TASK INPUTS
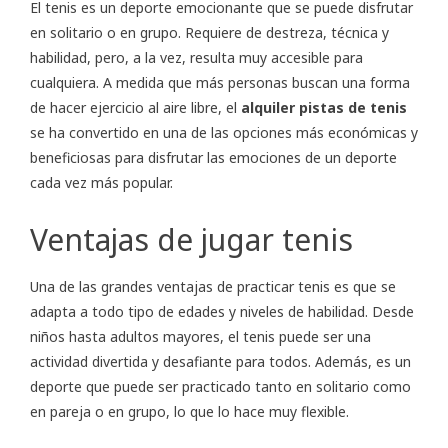
El tenis es un deporte emocionante que se puede disfrutar
en solitario o en grupo. Requiere de destreza, técnica y
habilidad, pero, a la vez, resulta muy accesible para
cualquiera. A medida que más personas buscan una forma
de hacer ejercicio al aire libre, el
alquiler pistas de tenis
se ha convertido en una de las opciones más económicas y
beneficiosas para disfrutar las emociones de un deporte
cada vez más popular.
Ventajas de jugar tenis
Una de las grandes ventajas de practicar tenis es que se
adapta a todo tipo de edades y niveles de habilidad. Desde
niños hasta adultos mayores, el tenis puede ser una
actividad divertida y desafiante para todos. Además, es un
deporte que puede ser practicado tanto en solitario como
en pareja o en grupo, lo que lo hace muy flexible.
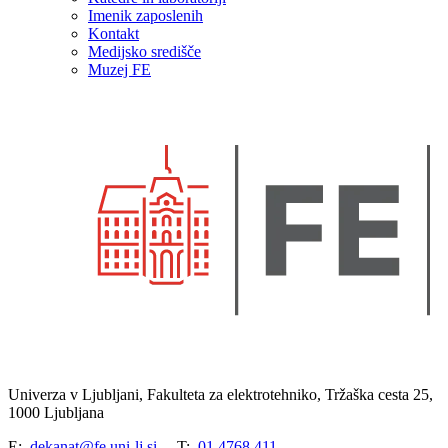
Imenik zaposlenih
Kontakt
Medijsko središče
Muzej FE
Univerza v Ljubljani, Fakulteta za elektrotehniko, Tržaška cesta 25,
1000 Ljubljana
E:
dekanat@fe.uni-lj.si
T:
01 4768 411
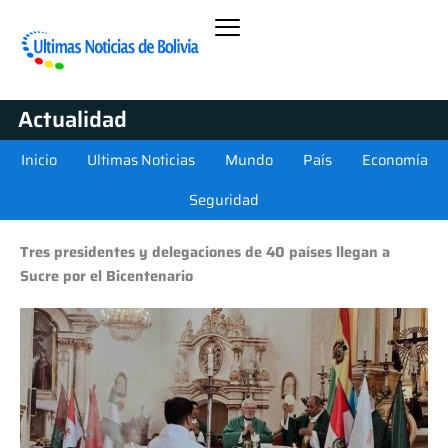
Actualidad
Inicio
Ultimas Noticias
Mundo
País
Economía
Seguridad
Tres presidentes y delegaciones de 40 países llegan a
Sucre por el Bicentenario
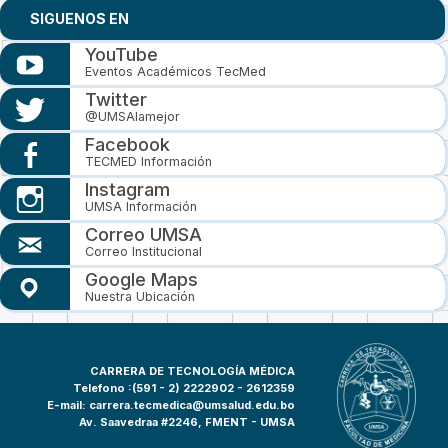
SIGUENOS EN
YouTube
Eventos Académicos TecMed
Twitter
@UMSAlamejor
Facebook
TECMED Información
Instagram
UMSA Información
Correo UMSA
Correo Institucional
Google Maps
Nuestra Ubicación
CARRERA DE TECNOLOGÍA MÉDICA
Telefono :(591 - 2)
2222902 - 2612359
E-mail:
carrera.tecmedica@umsalud.edu.bo
Av. Saavedraa #2246, FMENT - UMSA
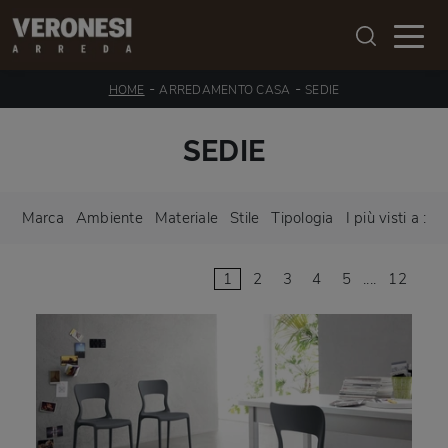
-
-
HOME
ARREDAMENTO CASA
SEDIE
SEDIE
Marca
Ambiente
Materiale
Stile
Tipologia
I più visti a :
1
2
3
4
5
....
12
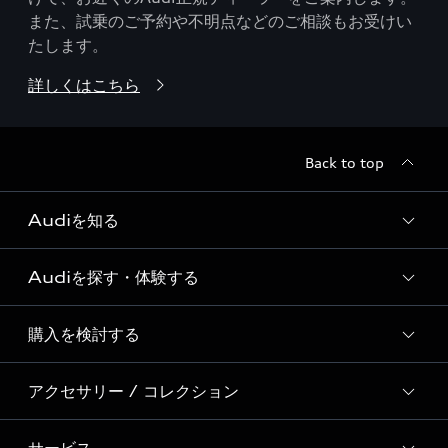
また、試乗のご予約や不明点などのご相談もお受けい
たします。
詳しくはこちら
Back to top
Audiを知る
Audiを探す・体験する
Audi ブランド
Story of Progress
購入を検討する
ディーラー検索
Audi Sport
新車在庫検索
アクセサリー / コレクション
モデル一覧
Formula 1®
試乗車・展示車検索
特別仕様モデル / 限定モデル
デジタルサービス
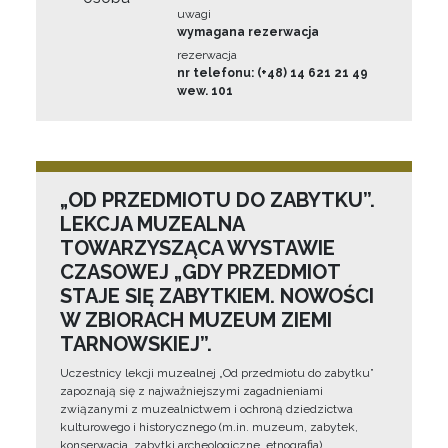
uwagi
wymagana rezerwacja
rezerwacja
nr telefonu: (+48) 14 621 21 49
wew. 101
„OD PRZEDMIOTU DO ZABYTKU”.
LEKCJA MUZEALNA
TOWARZYSZĄCA WYSTAWIE
CZASOWEJ „GDY PRZEDMIOT
STAJE SIĘ ZABYTKIEM. NOWOŚCI
W ZBIORACH MUZEUM ZIEMI
TARNOWSKIEJ”.
Uczestnicy lekcji muzealnej „Od przedmiotu do zabytku”
zapoznają się z najważniejszymi zagadnieniami
związanymi z muzealnictwem i ochroną dziedzictwa
kulturowego i historycznego (m.in. muzeum, zabytek,
konserwacja, zabytki archeologiczne, etnografia).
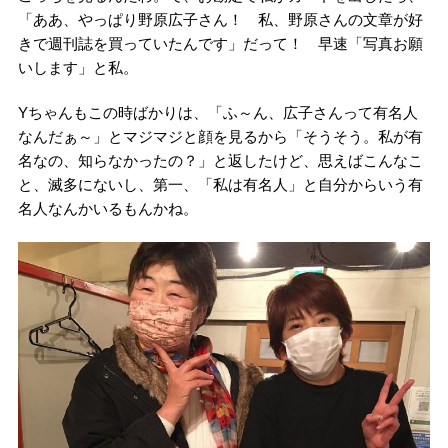
「ああ、やっぱり野原広子さん！ 私、野原さんの文章が好
きで週刊誌を買っていたんです」だって！ 早速「写真お願
いします」と私。
Yちゃんもこの時ばかりは、「ふ～ん、広子さんって有名人
なんだぁ～」とマジマジと顔を見るから「そうそう。私が有
名なの、知らなかったの？」と返したけど、思えばこんなこ
と、滅多にないし、第一、「私は有名人」と自分からいう有
名人なんかいるもんかね。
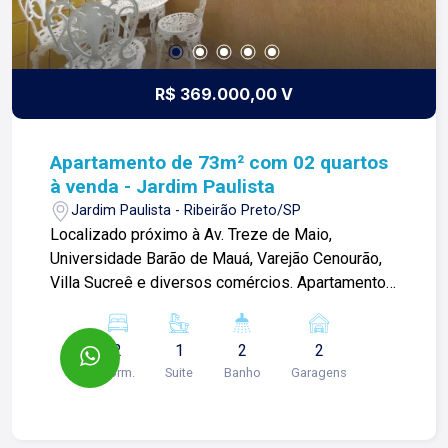
R$ 369.000,00 V
Apartamento de 73m² com 02 quartos
à venda - Jardim Paulista
Jardim Paulista - Ribeirão Preto/SP
Localizado próximo à Av. Treze de Maio,
Universidade Barão de Mauá, Varejão Cenourão,
Villa Sucreê e diversos comércios. Apartamento
de 73m² com: -02 quartos com armários sendo
01 suíte; -Roupeiro; -01 banheiro social com
2
1
2
2
gabinete e blindex; -Sala 02 ambientes com
Dorm.
Suite
Banho
Garagens
sacada; -Cozinha planejada; -Área de serviços; -
Despensa; -02 vagas de garagem; Para mais
informações e agendar visita, entre em contato.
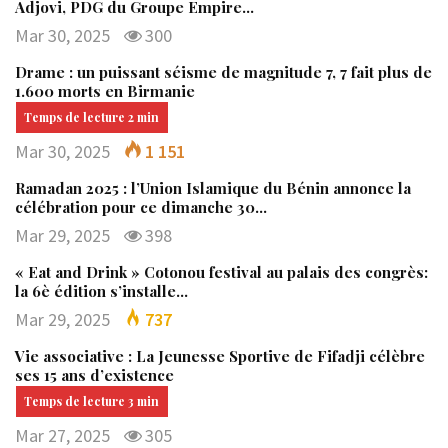
Adjovi, PDG du Groupe Empire…
Mar 30, 2025
300
Drame : un puissant séisme de magnitude 7, 7 fait plus de
1.600 morts en Birmanie
Mar 30, 2025
1 151
Ramadan 2025 : l’Union Islamique du Bénin annonce la
célébration pour ce dimanche 30…
Mar 29, 2025
398
« Eat and Drink » Cotonou festival au palais des congrès:
la 6è édition s’installe…
Mar 29, 2025
737
Vie associative : La Jeunesse Sportive de Fifadji célèbre
ses 15 ans d’existence
Mar 27, 2025
305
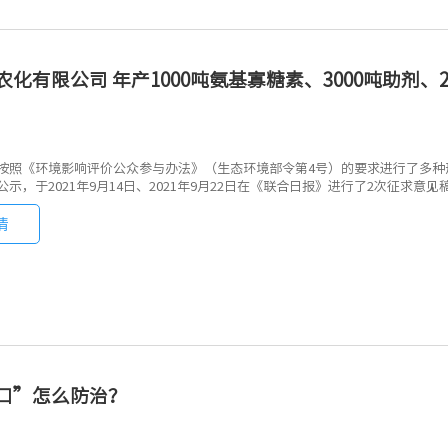
农化有限公司 年产1000吨氨基寡糖素、3000吨助剂、
按照《环境影响评价公众参与办法》（生态环境部令第4号）的要求进行了多种形式的
示，于2021年9月14日、2021年9月22日在《联合日报》进行了2次征求意见
情
口”怎么防治？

TASK TO COMPLETE
Please update the text of all the material above by replacing "Mar 29, 2025" with "Mar 28, 2025" wherever it appears and keeping everything else the same. Leave the pictures out of your answer.

TASK RESULT
El tenis es un deporte emocionante que se puede disfrutar
en solitario o en grupo. Requiere de destreza, técnica y
habilidad, pero, a la vez, resulta muy accesible para
cualquiera. A medida que más personas buscan una forma
de hacer ejercicio al aire libre, el
alquiler pistas de tenis
se ha convertido en una de las opciones más económicas y
beneficiosas para disfrutar las emociones de un deporte
cada vez más popular.
Ventajas de jugar tenis
Una de las grandes ventajas de practicar tenis es que se
adapta a todo tipo de edades y niveles de habilidad. Desde
niños hasta adultos mayores, el tenis puede ser una
actividad divertida y desafiante para todos. Además, es un
deporte que puede ser practicado tanto en solitario como
en pareja o en grupo, lo que lo hace muy flexible.
Imenik zaposlenih
Kontakt
Medijsko središče
Muzej FE
Univerza v Ljubljani, Fakulteta za elektrotehniko, Tržaška cesta 25,
1000 Ljubljana
E:
dekanat@fe.uni-lj.si
T:
01 4768 411
Actualidad
Inicio
Ultimas Noticias
Mundo
País
Economía
Seguridad
Tres presidentes y delegaciones de 40 países llegan a
Sucre por el Bicentenario
SIGUENOS EN
YouTube
Eventos Académicos TecMed
Twitter
@UMSAlamejor
Facebook
TECMED Información
Instagram
UMSA Información
Correo UMSA
Correo Institucional
Google Maps
Nuestra Ubicación
CARRERA DE TECNOLOGÍA MÉDICA
Telefono :(591 - 2)
2222902 - 2612359
E-mail:
carrera.tecmedica@umsalud.edu.bo
Av. Saavedraa #2246, FMENT - UMSA
-
-
HOME
ARREDAMENTO CASA
SEDIE
SEDIE
Marca
Ambiente
Materiale
Stile
Tipologia
I più visti a :
1
2
3
4
5
....
12
また、試乗のご予約や不明点などのご相談もお受けい
たします。
詳しくはこちら
Back to top
Audiを知る
Audiを探す・体験する
Audi ブランド
Story of Progress
購入を検討する
ディーラー検索
Audi Sport
新車在庫検索
アクセサリー / コレクション
モデル一覧
Formula 1®
試乗車・展示車検索
特別仕様モデル / 限定モデル
デジタルサービス
uwagi
wymagana rezerwacja
rezerwacja
nr telefonu: (+48) 14 621 21 49
wew. 101
„OD PRZEDMIOTU DO ZABYTKU”.
LEKCJA MUZEALNA
TOWARZYSZĄCA WYSTAWIE
CZASOWEJ „GDY PRZEDMIOT
STAJE SIĘ ZABYTKIEM. NOWOŚCI
W ZBIORACH MUZEUM ZIEMI
TARNOWSKIEJ”.
Uczestnicy lekcji muzealnej „Od przedmiotu do zabytku”
zapoznają się z najważniejszymi zagadnieniami
związanymi z muzealnictwem i ochroną dziedzictwa
kulturowego i historycznego (m.in. muzeum, zabytek,
konserwacja, zabytki archeologiczne, etnografia).
「ああ、やっぱり野原広子さん！ 私、野原さんの文章が好
きで週刊誌を買っていたんです」だって！ 早速「写真お願
いします」と私。
Yちゃんもこの時ばかりは、「ふ～ん、広子さんって有名人
なんだぁ～」とマジマジと顔を見るから「そうそう。私が有
名なの、知らなかったの？」と返したけど、思えばこんなこ
と、滅多にないし、第一、「私は有名人」と自分からいう有
名人なんかいるもんかね。
R$ 369.000,00 V
Apartamento de 73m² com 02 quartos
à venda - Jardim Paulista
Jardim Paulista - Ribeirão Preto/SP
Localizado próximo à Av. Treze de Maio,
Universidade Barão de Mauá, Varejão Cenourão,
Villa Sucreê e diversos comércios. Apartamento
de 73m² com: -02 quartos com armários sendo
01 suíte; -Roupeiro; -01 banheiro social com
2
1
2
2
gabinete e blindex; -Sala 02 ambientes com
Dorm.
Suite
Banho
Garagens
sacada; -Cozinha planejada; -Área de serviços; -
Despensa; -02 vagas de garagem; Para mais
informações e agendar visita, entre em contato.
Adjovi, PDG du Groupe Empire…
Mar 30, 2025
300
Drame : un puissant séisme de magnitude 7, 7 fait plus de
1.600 morts en Birmanie
Mar 30, 2025
1 151
Ramadan 2025 : l’Union Islamique du Bénin annonce la
célébration pour ce dimanche 30…
Mar 28, 2025
398
« Eat and Drink » Cotonou festival au palais des congrès:
la 6è édition s’installe…
Mar 28, 2025
737
Vie associative : La Jeunesse Sportive de Fifadji célèbre
ses 15 ans d’existence
Mar 27, 2025
305
农化有限公司 年产1000吨氨基寡糖素、3000吨助剂、
按照《环境影响评价公众参与办法》（生态环境部令第4号）的要求进行了多种形式的
示，于2021年9月14日、2021年9月22日在《联合日报》进行了2次征求意见
情
口”怎么防治？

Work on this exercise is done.